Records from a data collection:

•••••

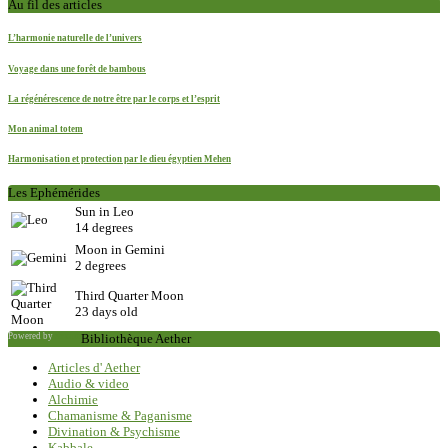
Au fil des articles
L’harmonie naturelle de l’univers
Voyage dans une forêt de bambous
La régénérescence de notre être par le corps et l’esprit
Mon animal totem
Harmonisation et protection par le dieu égyptien Mehen
Les Ephémérides
Sun in Leo
14 degrees
Moon in Gemini
2 degrees
Third Quarter Moon
23 days old
Powered by
Saxum
Bibliothèque Aether
Articles d' Aether
Audio & video
Alchimie
Chamanisme & Paganisme
Divination & Psychisme
Kabbale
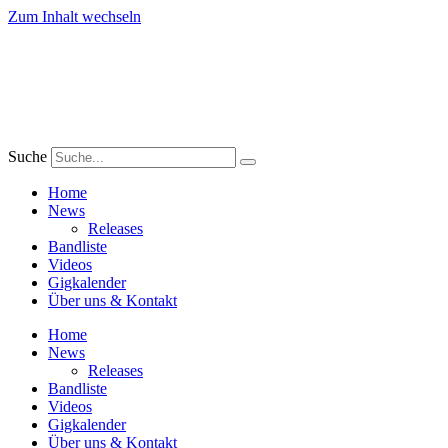
Zum Inhalt wechseln
Suche
Home
News
Releases
Bandliste
Videos
Gigkalender
Über uns & Kontakt
Home
News
Releases
Bandliste
Videos
Gigkalender
Über uns & Kontakt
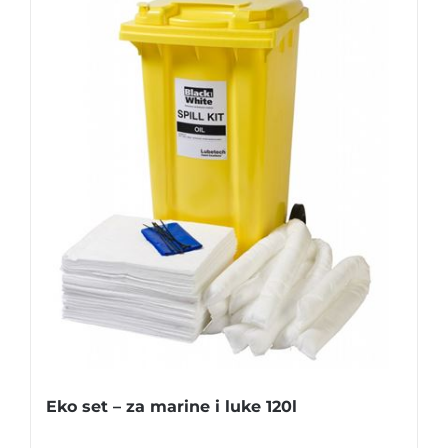
Eko set – za marine i luke 120l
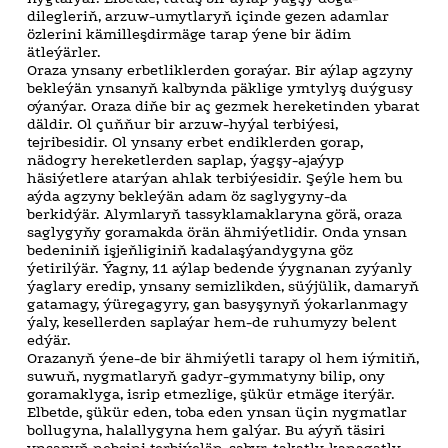
dilegleriň, arzuw-umytlaryň içinde gezen adamlar
özlerini kämilleşdirmäge tarap ýene bir ädim
ätleýärler.
Oraza ynsany erbetliklerden goraýar. Bir aýlap agzyny
bekleýän ynsanyň kalbynda päklige ymtylyş duýgusy
oýanýar. Oraza diňe bir aç gezmek hereketinden ybarat
däldir. Ol çuňňur bir arzuw-hyýal terbiýesi,
tejribesidir. Ol ynsany erbet endiklerden gorap,
nädogry hereketlerden saplap, ýagşy-ajaýyp
häsiýetlere atarýan ahlak terbiýesidir. Şeýle hem bu
aýda agzyny bekleýän adam öz saglygyny-da
berkidýär. Alymlaryň tassyklamaklaryna görä, oraza
saglygyňy goramakda örän ähmiýetlidir. Onda ynsan
bedeniniň işjeňliginiň kadalaşýandygyna göz
ýetirilýär. Ýagny, 11 aýlap bedende ýygnanan zyýanly
ýaglary eredip, ynsany semizlikden, süýjülik, damaryň
gatamagy, ýüregagyry, gan basyşynyň ýokarlanmagy
ýaly, kesellerden saplaýar hem-de ruhumyzy belent
edýär.
Orazanyň ýene-de bir ähmiýetli tarapy ol hem iýmitiň,
suwuň, nygmatlaryň gadyr-gymmatyny bilip, ony
goramaklyga, isrip etmezlige, şükür etmäge iterýär.
Elbetde, şükür eden, toba eden ynsan üçin nygmatlar
bollugyna, halallygyna hem galýar. Bu aýyň täsiri
ynsanyň nebsini terbiýeläp, sabyr-takatly, kanagatly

•••••

### EXERCISE GOAL
Scan the records for lines that hold "agzyny", and reproduce each one you find.

### RESULT OF THIS EXERCISE
Oraza ynsany erbetliklerden goraýar. Bir aýlap agzyny
aýda agzyny bekleýän adam öz saglygyny-da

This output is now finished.